3.4 MTS warrants to the Client that the Services will be provided using reasonable care and skill.
4. POSTPONEMENT OF TRAINING SERVICES
4.1 From time to time a training session provided as part of the Services (Relevant
Training Session) may have to be postponed due to either:
4.1.1 unforeseen circumstances affecting a Trainer’s ability to attend the
Relevant Training Session; or
4.1.2 where the Relevant Training Session is an Open Session, an insufficient number of attendees (in MTS opinion) are confirmed to attend.

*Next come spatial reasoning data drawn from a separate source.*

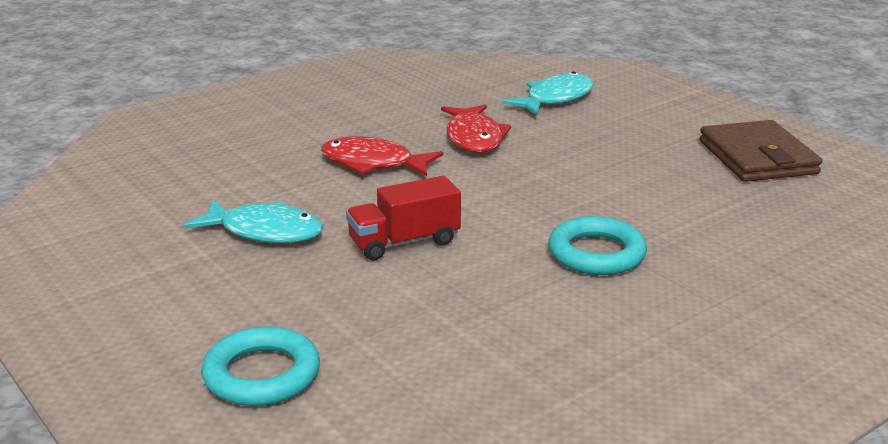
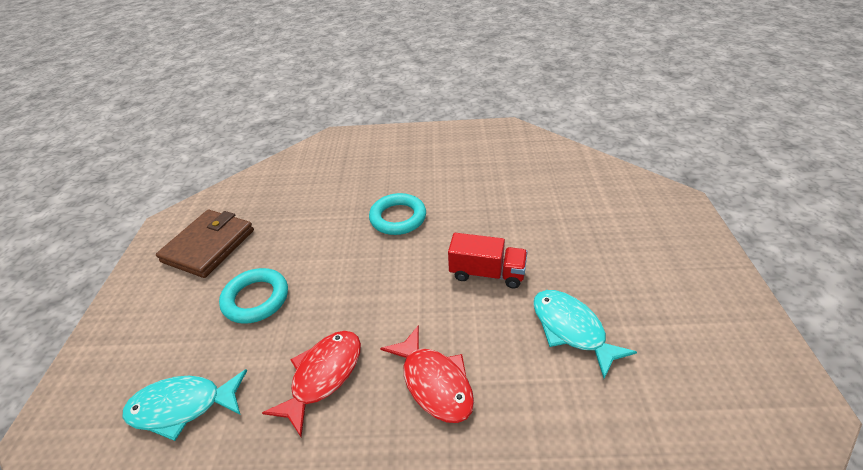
camera: 140 degrees left, 15 degrees up
(262, 374) = (618, 217): turquoise ring -> turquoise ring (256, 299)

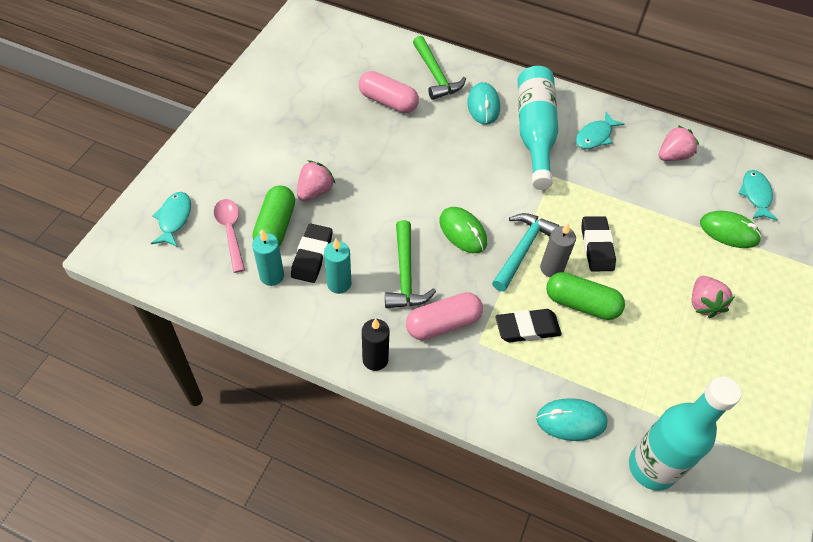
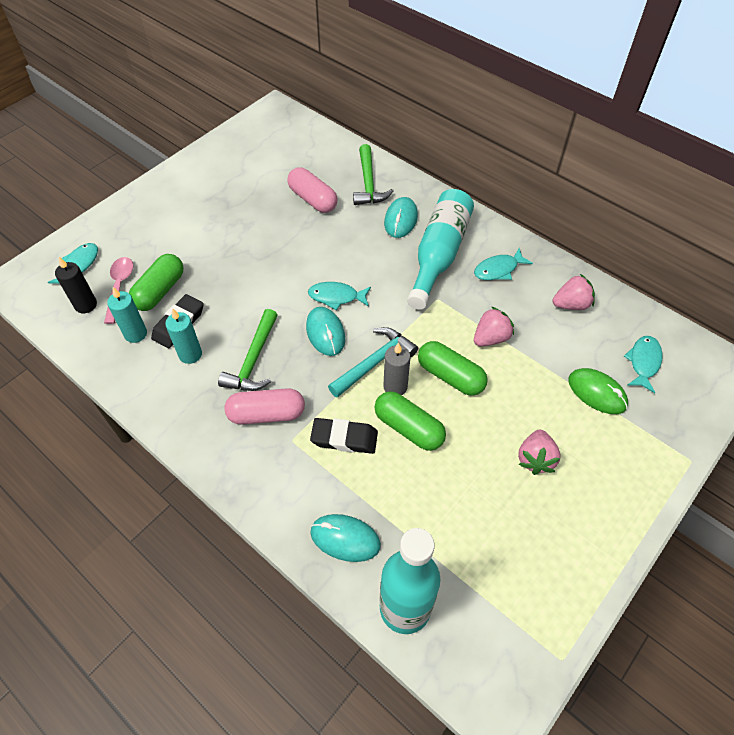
camera: 20 degrees right, 0 degrees up
(315, 191) = (209, 267): pink strawberry -> pink strawberry (490, 338)
(375, 359) = (189, 431): black candle -> black candle (86, 305)
(456, 194) = (336, 297): none -> turquoise fish
(462, 232) = (325, 333): green mouse -> turquoise mouse
(596, 246) = (450, 376): black eraser -> green capsule

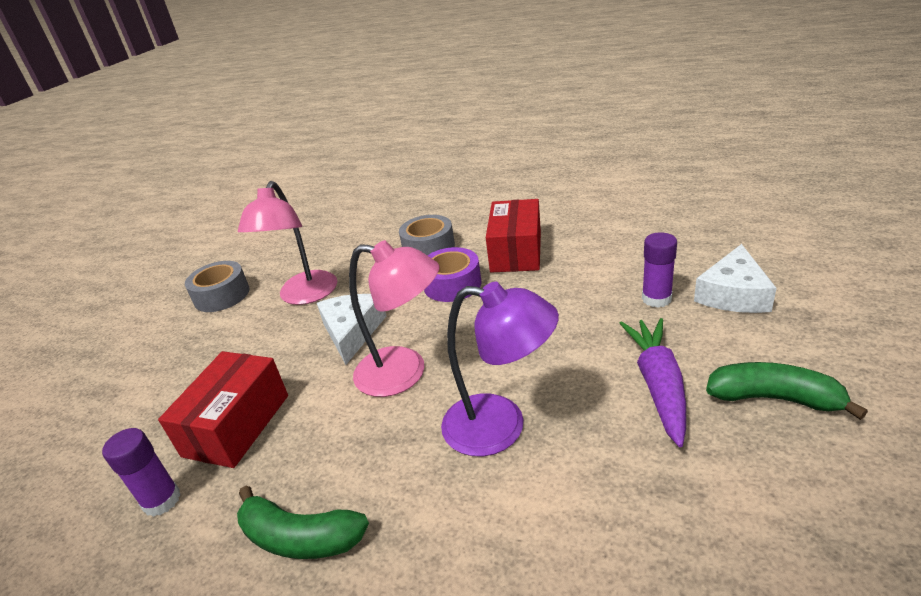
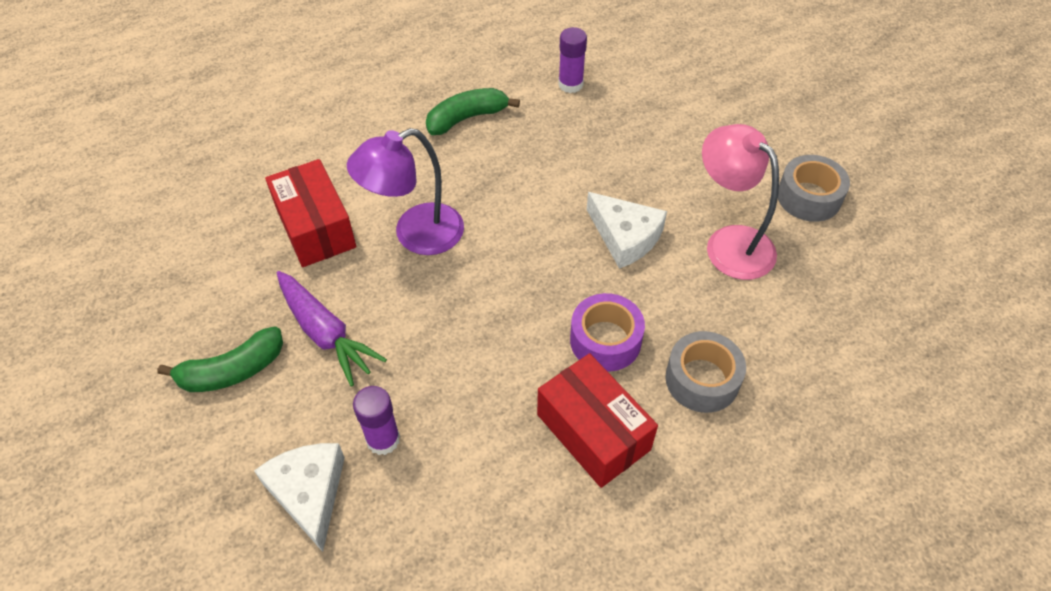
camera: 130 degrees right, 20 degrees up
(237, 425) = (596, 133): red box -> red box (315, 227)
(404, 373) = (531, 230): pink lamp -> none

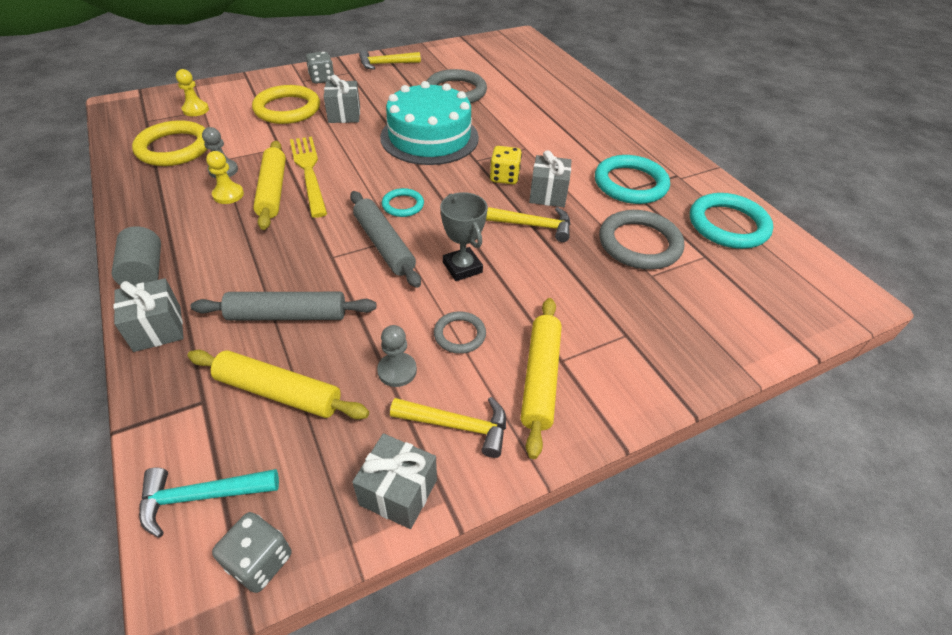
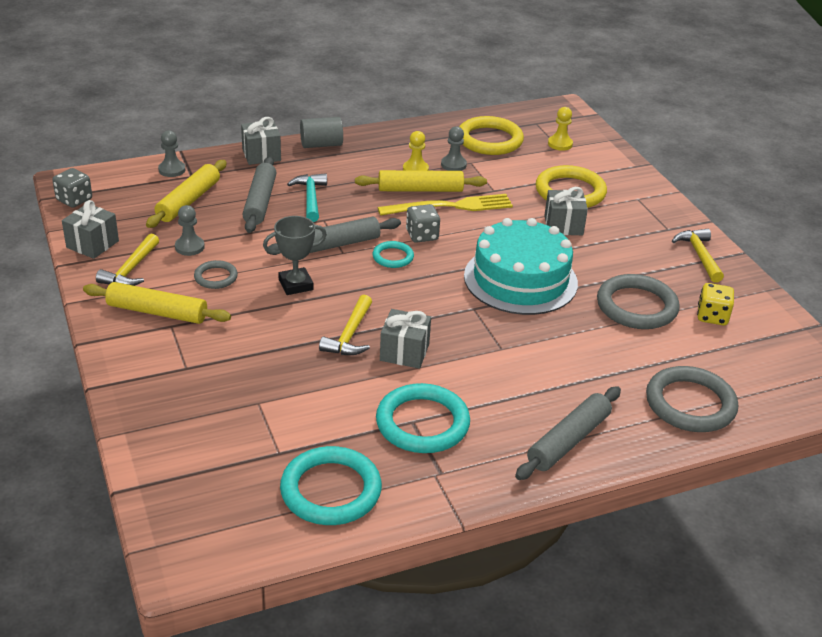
camera: 95 degrees right, 10 degrees down
(179, 431) = (172, 170): none -> grey pawn
(201, 496) = (123, 180): turquoise hammer -> turquoise hammer (311, 198)
(322, 79) = (645, 211): grey dice -> grey dice (422, 235)
(504, 177) = (438, 325): yellow dice -> yellow dice (712, 316)
(616, 125) = (568, 441): none -> grey rolling pin
(639, 244) = (309, 405): grey ring -> grey ring (690, 404)

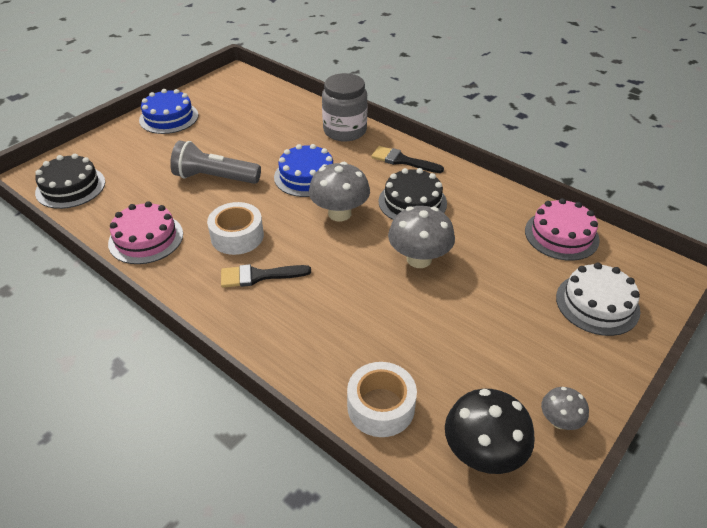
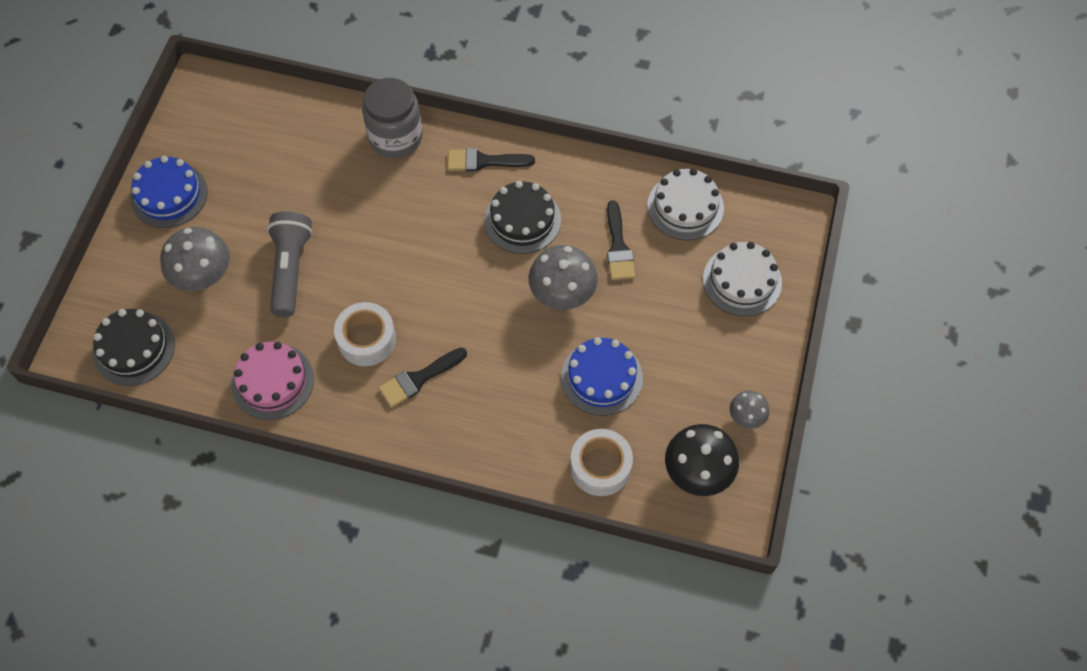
camera: 25 degrees left, 20 degrees up
(215, 178) = (290, 269): grey flashlight -> grey flashlight turned 105 degrees clockwise
(306, 176) = (391, 226): blue cake -> blue cake (601, 377)
(339, 213) = (455, 266): grey mushroom -> grey mushroom (203, 276)
(486, 243) = (618, 247): none -> black brush
(561, 235) = (685, 207): pink cake -> white cake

4.2 In the unlikely event that a training session has to be postponed for the reasons as set out in clause 4.1:
4.2.1 MTS shall use its reasonable endeavours to notify the Client as soon as reasonably practicable that the Relevant Training Session is to be postponed;
4.2.2 the Client acknowledges and agrees that they shall not have the right to terminate the Contract;
4.2.3 the parties will negotiate in good faith to agree an alternative date for the Relevant Training Session to take place; and
4.2.4 MTS shall reduce the Charges payable by the Client in respect of the Relevant Training Session by 20%.
4.3 In the event that the parties are unable to agree an alternative date pursuant to clause 4.2.3 within 10 Business Days of the original date of the Relevant Training Session, the Relevant Training Session shall be deemed cancelled and no charge shall be payable by the Client in respect of it.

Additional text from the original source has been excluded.